KATHMANDU, AUG 19 - CPN-Maoist Politburo member and International Bureau In-Charge Dharmendra Bastola accused India of playing curicial role in splitting the UCPN (Maoist). He claimed that India hatched conspiracies to split the Maoists after the party initiated ideological and political struggle against it.
The Maoist leader made such claims while addressing an assembly organised by Nepali Janasarokar Samaj Hong Kong on Sunday. He is the first leader of the breakaway faction of the Maoists led by hardliner leader Mohan Baidya. He charged that India has been trying to mislead the Nepali politics.
“The president himself has admitted that all the games have been dictated from India,” said the irate looking leader Bastola. “Even though some Indian leaders pretentiously wish for development and welfare of Nepal, they do not really want it from their heart,” he added.
He went on to say that India, which harbours imperialist and expansionist mindset, ruined the Nepali Congress, CPN-UML and Madhesi parties.
The CPN-Maoist leader remarked that India became successful in achieving its long-cherished intention of ‘hijacking’ the UCPN (Maoist) after getting support from party Chairman Pushpa Kamal Dahal and Vice Chairman Baburam Bhattarai. He further claimed that the contract to renovate Tribhuvan International Airport and Bilateral Investment Promotion Protection Agreement, among other pacts, were part of that ploy.
“Two leaders [Dahal and Bhattarai] are deceiving the party and people by talking about revolution in public while hobnobbing with Indian expansionists behind the curtain,” leader Bastola charged.
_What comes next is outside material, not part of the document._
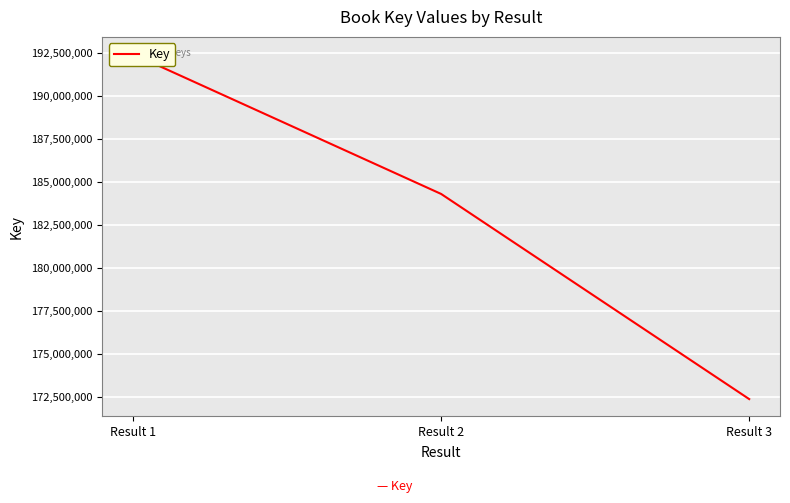

Reading left to right, transcribe all the data shown in this chart.

192437745	184307271	172378897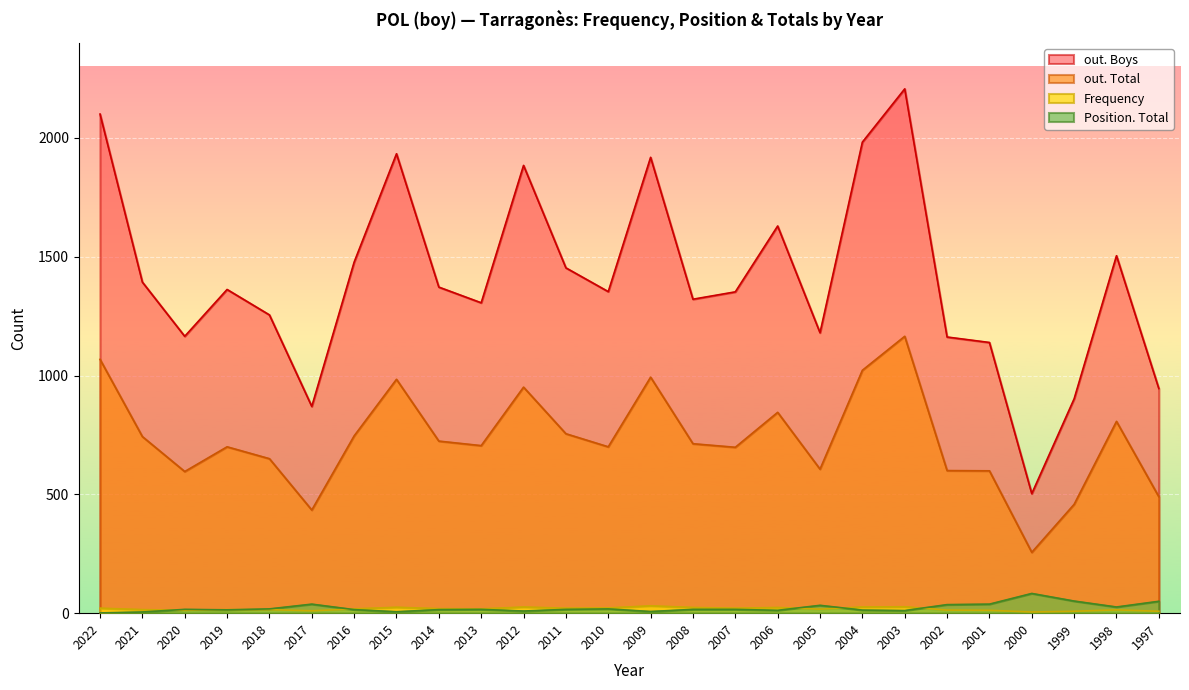

How many interior local valleys does the out. Boys series have?

7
He accused that Maoist Chairman Dahal and Baburam Bhattarai do not have clear stand, policy and objective. “That’s why the people have expectations of a clear political roadmap from the new party,” he added.
He claimed the deal to appoint Bhattarai as the prime minister was already made with India before the Maoists decided to pick him as the prime ministerial candidate. “The former Indian ambassador, Rakesh Sood, played the role of middle man to make it happen,” he added.